*The problem*:
Your copy of the data below must be exact and must leave out all pictures.

*Exercise data*:

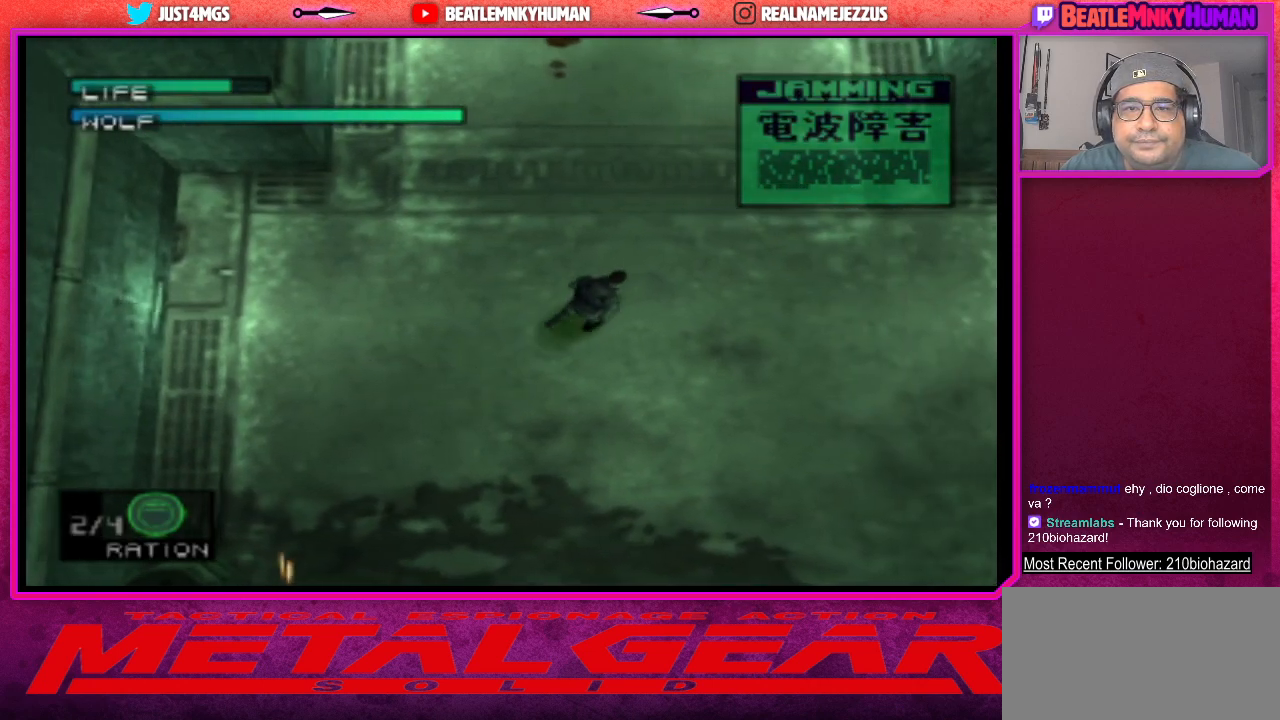
{"buttons": [], "left_stick": "center", "events": [[300, "SQUARE", "up"]]}
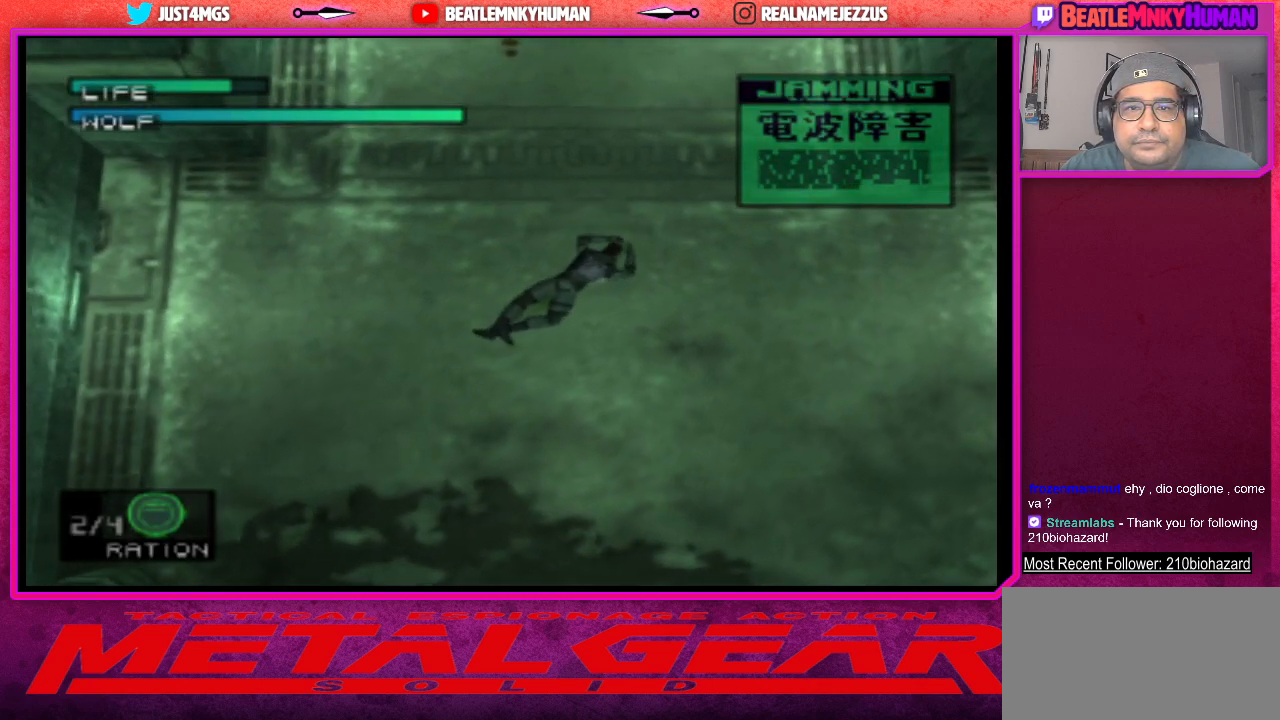
{"buttons": [], "left_stick": "center", "events": []}
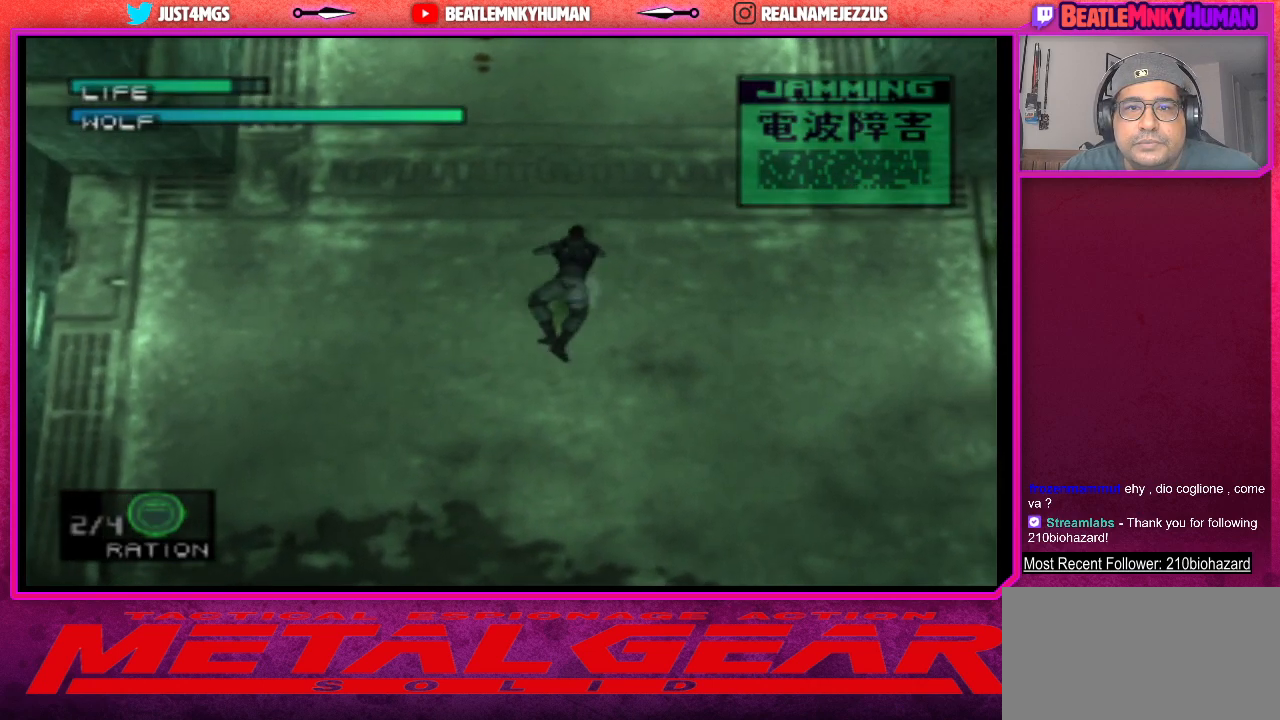
{"buttons": ["R2"], "left_stick": "center", "events": [[200, "R2", "down"]]}
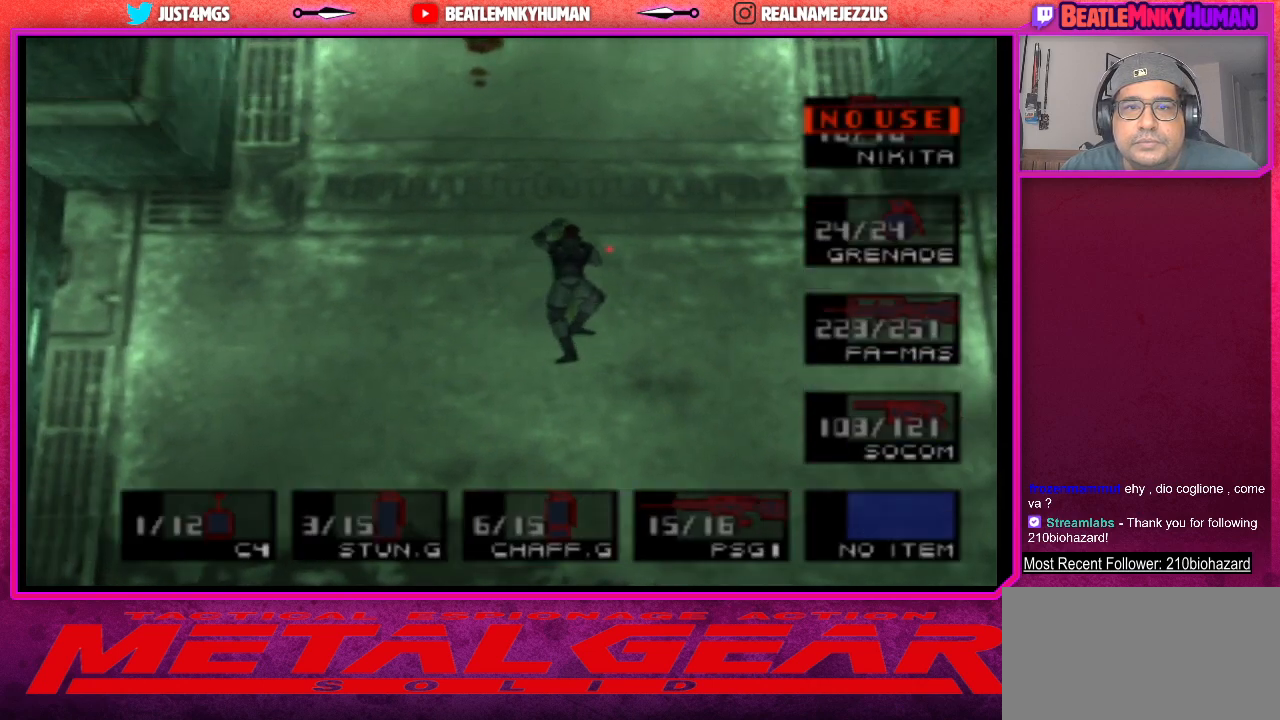
{"buttons": ["R2"], "left_stick": "center", "events": []}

*Problem solution*:
{"buttons": [], "left_stick": "center", "events": [[300, "SQUARE", "up"]]}
{"buttons": [], "left_stick": "center", "events": []}
{"buttons": ["R2"], "left_stick": "center", "events": [[200, "R2", "down"]]}
{"buttons": ["R2"], "left_stick": "center", "events": []}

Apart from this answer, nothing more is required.